Garden Walk Buffalo has a fans at Fine Gardening and Martha Stewart Living

Totally irrelevant to this post, this is the house of Cornelius, and his garden at 75 Lancaster Avenue.

Yeah, I know, you're sick & tired about me blathering on about Garden Walk. Well, for this post, I'm going to let you read the writings of Stacey Hirvella, Senior Associate Gardening Editor, Martha Stewart Living; and Kerry Ann Moore, contributor to Fine Gardening magazine as THEY blather on about Garden Walk Buffalo.

First, some quotes from Stacey's post on the "Living on 112, The Martha Stewart Living Radio Blog:"

"My weekend in Buffalo was fantastic, I can speak about it only in superlatives. It was one of the most wonderful experiences I've been involved with during my time with the magazine, so forgive me for gushing!"

"The thing that impressed me most about Buffalo is the people and their level of community involvement. The Martin house has 400 volunteers, for example. There are all sorts of community gardens and community beautification projects like the 16th Street Block Alliance (a very cool stop on the Garden Walk)."

"As a gardener, though, I was absolutely floored by Urban Roots Community Garden Center."

"Most people wouldn't think of Buffalo as an epicenter of American horticulture, but it looks like gardening may be their official pastime."

Read her full long, gushing post here, complete with photos. If you've got the time, read all the comments too!

There's Kerry in the black jacket, center(ish) with an empty glass. She's looking at Sally Cunningham, Western New York's gardening queen of all media. On the left, in red, is Steve Aitken, editor of Fine Gardening, directly below him, Stacey Hirvella of Martha Stewart Living, and, in the blue shirt, is Stacey's husband Adam, a rooftop garden consultant, sculptor and chicken wing connoisseur.

And Kerry, from Fine Gardening posts on their blog:

"Buffalo provided a warm welcome and a free inspirational show of 341 home gardens throughout its community last weekend. I was among thousands of appreciative garden goers hoofing up, down, and all around the city."

"I enjoyed seeing the streets alive with activity. Kids selling lemonade, home owners proudly perched on their porches smiling and waving to the eager public parading through their yards and streets. I mean talk about a garden party!"
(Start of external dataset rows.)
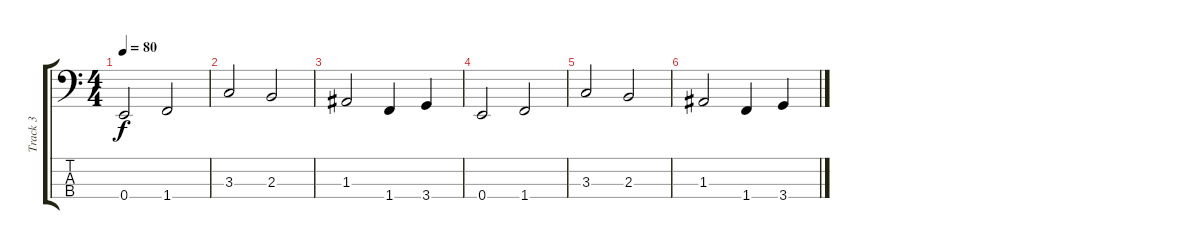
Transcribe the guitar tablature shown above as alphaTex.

\track ("Track 3" "Track 3") {instrument electricbassfinger}
\staff {score tabs}
\tuning (G2 D2 A1 E1) {hide}
\ts (4 4)
\tempo 80
\clef f4
\ks c
0.4.2{dy f} 1.4.2 |
3.3.2 2.3.2 |
1.3.2 1.4.4 3.4.4 |
0.4.2 1.4.2 |
3.3.2 2.3.2 |
1.3.2 1.4.4 3.4.4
"My weekend of touring gardens and talking to like minded garden geeks about their cares, concerns, and questions was quite an education."

Visit her post to see pictures. One shot is of my wind-whacked, rain-beaten backyard as the tornadoes were touching down outside of the city.

Not bad right? But was it better than me droning on about the Walk?


  1. Jim, I love hearing about your garden walk. Especially the pictures they are beautiful and contain lots of ideas for my own garden. I am not surprised that your guest had such a lovely time. Please keep the stories coming.

    Best wishes Sylvia (England)

  2. All I can say is, keep on blatherin.' And more photos too! You've more than earned bragging rights.

  3. Jim,
    It is such a treat to see the garden walk. It is truly something to talk about. Rain can't stop a gardener can it?

  4. Sylvia,
    Thank you very much. I, too, think the photos from the gardens of Garden Walk are brimming with ideas. I didn't get too many this year though!

    Thanks. I will blather on, and on, and on...

    This rain could've weeded out the weaker gardeners, trust me. Stacey, from MSL, hid out in a garage with a bunch of strangers during the peak of the storm. Another gardener tells me he took in 18 people into his kitchen until it blew over. Others just got drenched.